If I am not careful, this could be a time when I work too hard and end up dealing with illness or burnout. On the other hand, it could easily become an extended time of low-energy or even depression.

The trick is finding balance. And balance is a tricky thing to find.

I think the same could be true in a general life of faith. There are these “high points” throughout the Christian year…but what about “the rest of the time”? Do we get ourselves all psyched up and ready for the holy seasons and then just fall away afterward? I hope not. I certainly think that was not what Jesus had in mind for his disciples. I am certain that Jesus had in mind the kind of faith Paul describe in his letter to the church in Colosae:

And now, just as you accepted Christ Jesus as your Lord, you must continue to follow him.
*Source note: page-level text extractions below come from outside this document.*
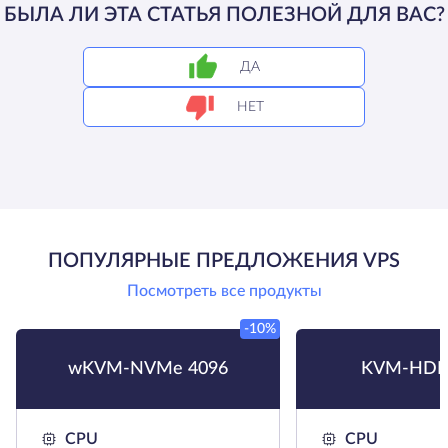
БЫЛА ЛИ ЭТА СТАТЬЯ ПОЛЕЗНОЙ ДЛЯ ВАС?
ДА
НЕТ
ПОПУЛЯРНЫЕ ПРЕДЛОЖЕНИЯ VPS
Посмотреть все продукты
-10%
wKVM-NVMe 4096
KVM-HDD
CPU
CPU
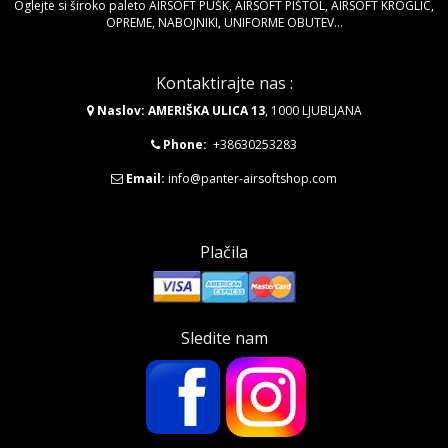
Oglejte si široko paleto AIRSOFT PUŠK, AIRSOFT PIŠTOL, AIRSOFT KROGLIC,
OPREME, NABOJNIKI, UNIFORME OBUTEV...
Kontaktirajte nas :
Naslov: AMERIŠKA ULICA 13
, 1000 LJUBLJANA
Phone:
+38630253283
Email:
info@panter-airsoftshop.com
Plačila
Sledite nam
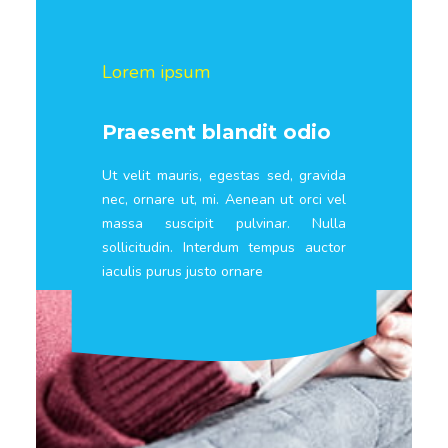
Lorem ipsum
Praesent blandit odio
Ut velit mauris, egestas sed, gravida
nec, ornare ut, mi. Aenean ut orci vel
massa suscipit pulvinar. Nulla
sollicitudin. Interdum tempus auctor
iaculis purus justo ornare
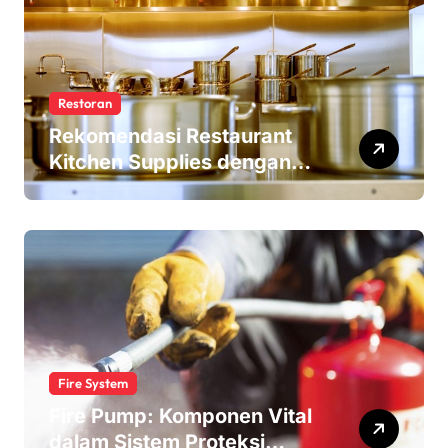
Restoran
Rekomendasi Restaurant
Kitchen Supplies dengan
Harga Terjangkau
Fire System
Fire Pump: Komponen Vital
dalam Sistem Proteksi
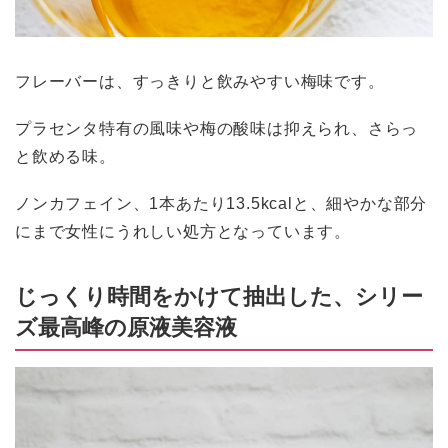
フレーバーは、すっきりと飲みやすい梅味です。
プラセンタ特有の風味や梅の酸味は抑えられ、さらっ
と飲める味。
ノンカフェイン、1本あたり13.5kcalと、細やかな部分
にまで女性にうれしい処方となっています。
じっくり時間をかけて抽出した、シリー
ズ最高峰の原液美容液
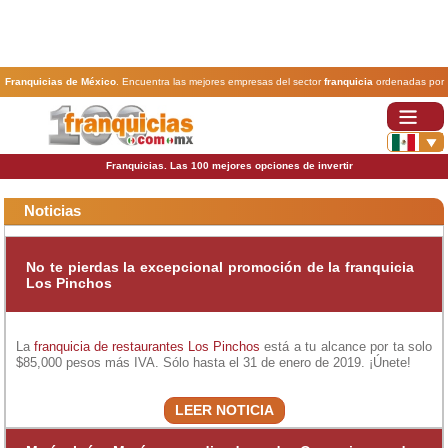
Franquicias de México
. Encuentra las mejores empresas del sector
franquicia
ordenadas por
actividad. En www.100franquicias.com.mx encontrarás las
franquicias
más rentables, baratas y
seguras.
Franquicias. Las 100 mejores opciones de invertir
Noticias
No te pierdas la excepcional promoción de la franquicia
Los Pinchos
La
franquicia de restaurantes
Los Pinchos
está a tu alcance por ta solo
$85,000 pesos más IVA. Sólo hasta el 31 de enero de 2019. ¡Únete!
LEER NOTICIA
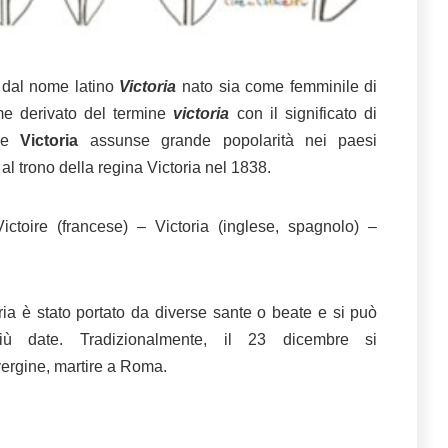
 dal nome latino
Victoria
nato sia come femminile di
me derivato del termine
victoria
con il significato di
ese
Victoria
assunse grande popolarità nei paesi
al trono della regina Victoria nel 1838.
ctoire (francese) – Victoria (inglese, spagnolo) –
ria è stato portato da diverse sante o beate e si può
più date. Tradizionalmente, il 23 dicembre si
ergine, martire a Roma.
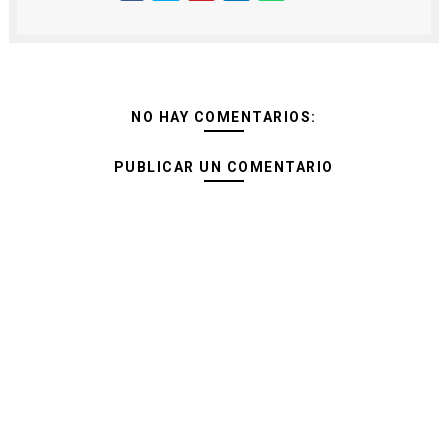
NO HAY COMENTARIOS:
PUBLICAR UN COMENTARIO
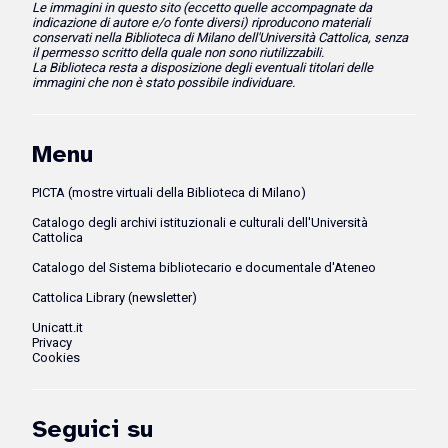
Le immagini in questo sito (eccetto quelle accompagnate da
indicazione di autore e/o fonte diversi)
riproducono
materiali
conservati nella Biblioteca di Milano dell'Università Cattolica, senza
il permesso scritto della quale non sono riutilizzabili.
La Biblioteca resta a disposizione degli eventuali titolari delle
immagini che non è stato possibile individuare.
Menu
PICTA (mostre virtuali della Biblioteca di Milano)
Catalogo degli archivi istituzionali e culturali dell'Università
Cattolica
Catalogo del Sistema bibliotecario e documentale d'Ateneo
Cattolica Library (newsletter)
Unicatt.it
Privacy
Cookies
Seguici su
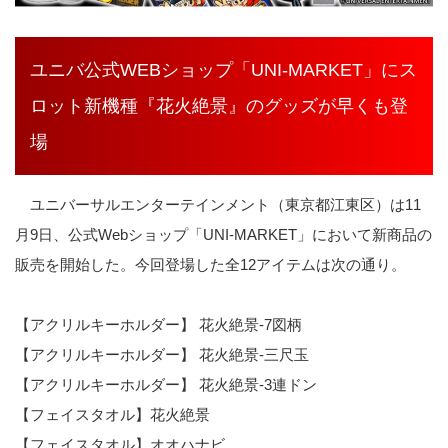
ユニバ公式WEBショップ「UNI-MARKET」にス
ロット新機種『花火絶景』のグッズが早くも登
場
ユニバーサルエンターテインメント（東京都江東区）は11
月9日、公式Webショップ「UNI-MARKET」において新商品の
販売を開始した。今回登場した全12アイテムは次の通り。
【アクリルキーホルダー】 花火絶景-7図柄
【アクリルキーホルダー】 花火絶景-三尺玉
【アクリルキーホルダー】 花火絶景-3連ドン
【フェイスタオル】花火絶景
【フェイスタオル】オオハナビ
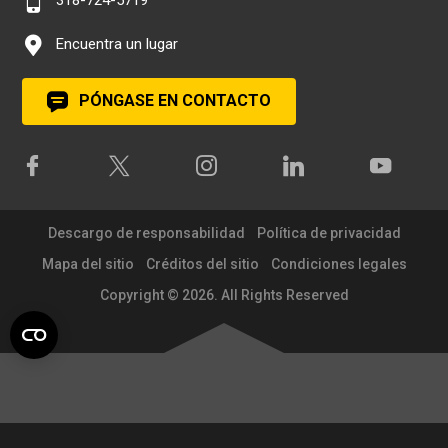
Encuentra un lugar
PÓNGASE EN CONTACTO
Descargo de responsabilidad
Política de privacidad
Mapa del sitio
Créditos del sitio
Condiciones legales
Copyright © 2026. All Rights Reserved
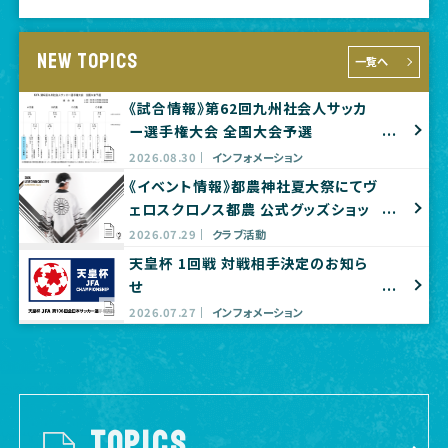
NEW TOPICS
一覧へ
《試合情報》第62回九州社会人サッカ
ー選手権大会 全国大会予選
2026.08.30
インフォメーション
《イベント情報》都農神社夏大祭にてヴ
ェロスクロノス都農 公式グッズショッ
プ出店のお知らせ
2026.07.29
クラブ活動
天皇杯 1回戦 対戦相手決定のお知ら
せ
2026.07.27
インフォメーション
TOPICS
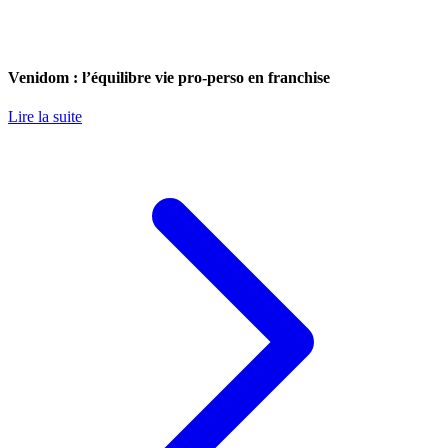
Venidom : l’équilibre vie pro-perso en franchise
Lire la suite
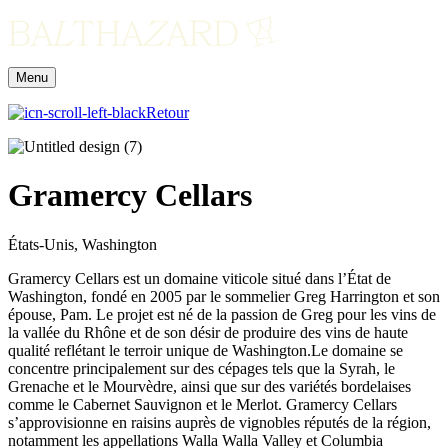
Menu
Retour
Gramercy Cellars
États-Unis, Washington
Gramercy Cellars est un domaine viticole situé dans l’État de
Washington, fondé en 2005 par le sommelier Greg Harrington et son
épouse, Pam. Le projet est né de la passion de Greg pour les vins de
la vallée du Rhône et de son désir de produire des vins de haute
qualité reflétant le terroir unique de Washington.Le domaine se
concentre principalement sur des cépages tels que la Syrah, le
Grenache et le Mourvèdre, ainsi que sur des variétés bordelaises
comme le Cabernet Sauvignon et le Merlot. Gramercy Cellars
s’approvisionne en raisins auprès de vignobles réputés de la région,
notamment les appellations Walla Walla Valley et Columbia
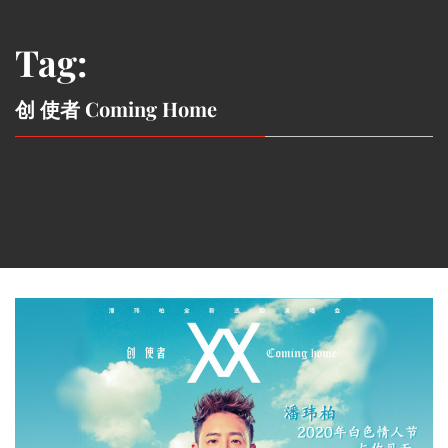
Tag:
创 使者 Coming Home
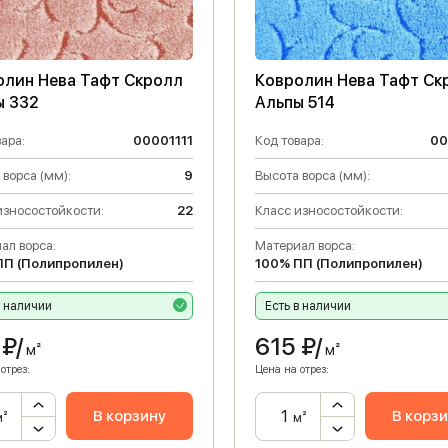
олин Нева Тафт Скролл
Ковролин Нева Тафт Ск
ы 332
Альпы 514
ара:
00001111
Код товара:
00
 ворса (мм):
9
Высота ворса (мм):
износостойкости:
22
Класс износостойкости:
ал ворса:
Материал ворса:
ПП (Полипропилен)
100% ПП (Полипропилен)
в наличии
Есть в наличии
₽/
615
₽/
м²
м²
отрез:
Цена на отрез:
В корзину
В корз
м²
м²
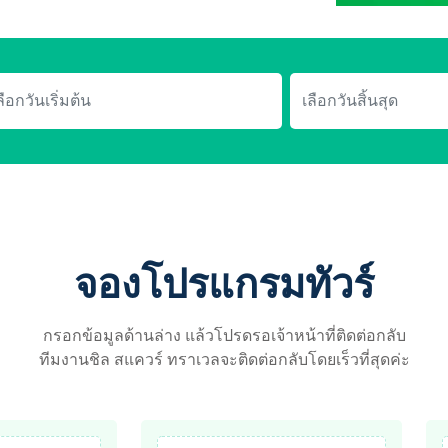
จองโปรแกรมทัวร์
กรอกข้อมูลด้านล่าง แล้วโปรดรอเจ้าหน้าที่ติดต่อกลับ
ทีมงานชิล สแควร์ ทราเวลจะติดต่อกลับโดยเร็วที่สุดค่ะ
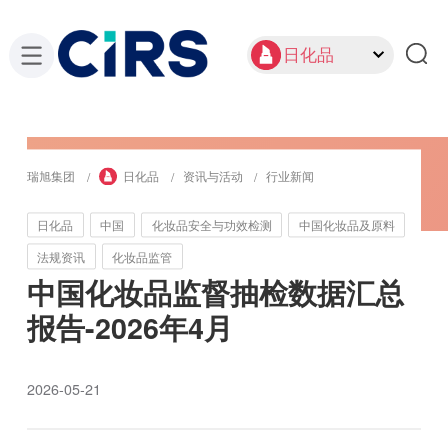
日化品
瑞旭集团
日化品
资讯与活动
行业新闻
日化品
中国
化妆品安全与功效检测
中国化妆品及原料
法规资讯
化妆品监管
中国化妆品监督抽检数据汇总
报告-2026年4月
2026-05-21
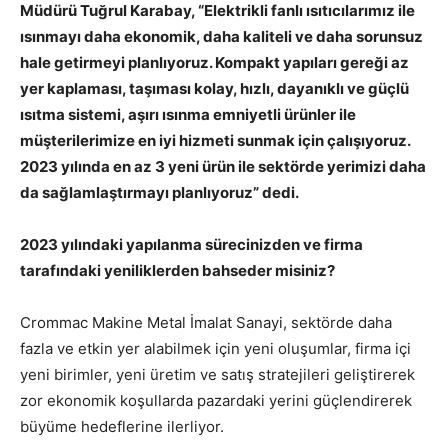
Müdürü Tuğrul Karabay, “Elektrikli fanlı ısıtıcılarımız ile
ısınmayı daha ekonomik, daha kaliteli ve daha sorunsuz
hale getirmeyi planlıyoruz. Kompakt yapıları gereği az
yer kaplaması, taşıması kolay, hızlı, dayanıklı ve güçlü
ısıtma sistemi, aşırı ısınma emniyetli ürünler ile
müşterilerimize en iyi hizmeti sunmak için çalışıyoruz.
2023 yılında en az 3 yeni ürün ile sektörde yerimizi daha
da sağlamlaştırmayı planlıyoruz” dedi.
2023 yılındaki yapılanma sürecinizden ve firma
tarafındaki yeniliklerden bahseder misiniz?
Crommac Makine Metal İmalat Sanayi, sektörde daha
fazla ve etkin yer alabilmek için yeni oluşumlar, firma içi
yeni birimler, yeni üretim ve satış stratejileri geliştirerek
zor ekonomik koşullarda pazardaki yerini güçlendirerek
büyüme hedeflerine ilerliyor.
Let your roots grow down into him, and let your lives be built on him. Then your faith will grow strong in the truth you were taught, and you will overflow with thankfulness.
Colossians 2:6, 7 NLT

Followers of Jesus are followers of Jesus whether it is Holy Week or just a random Tuesday in any month of the year. We are meant to be rooted and grounded in Him. We are meant to have a steadfast faith, no matter the season.

And while trying to balance rest and the work that must be done, I find it helpful to remember that.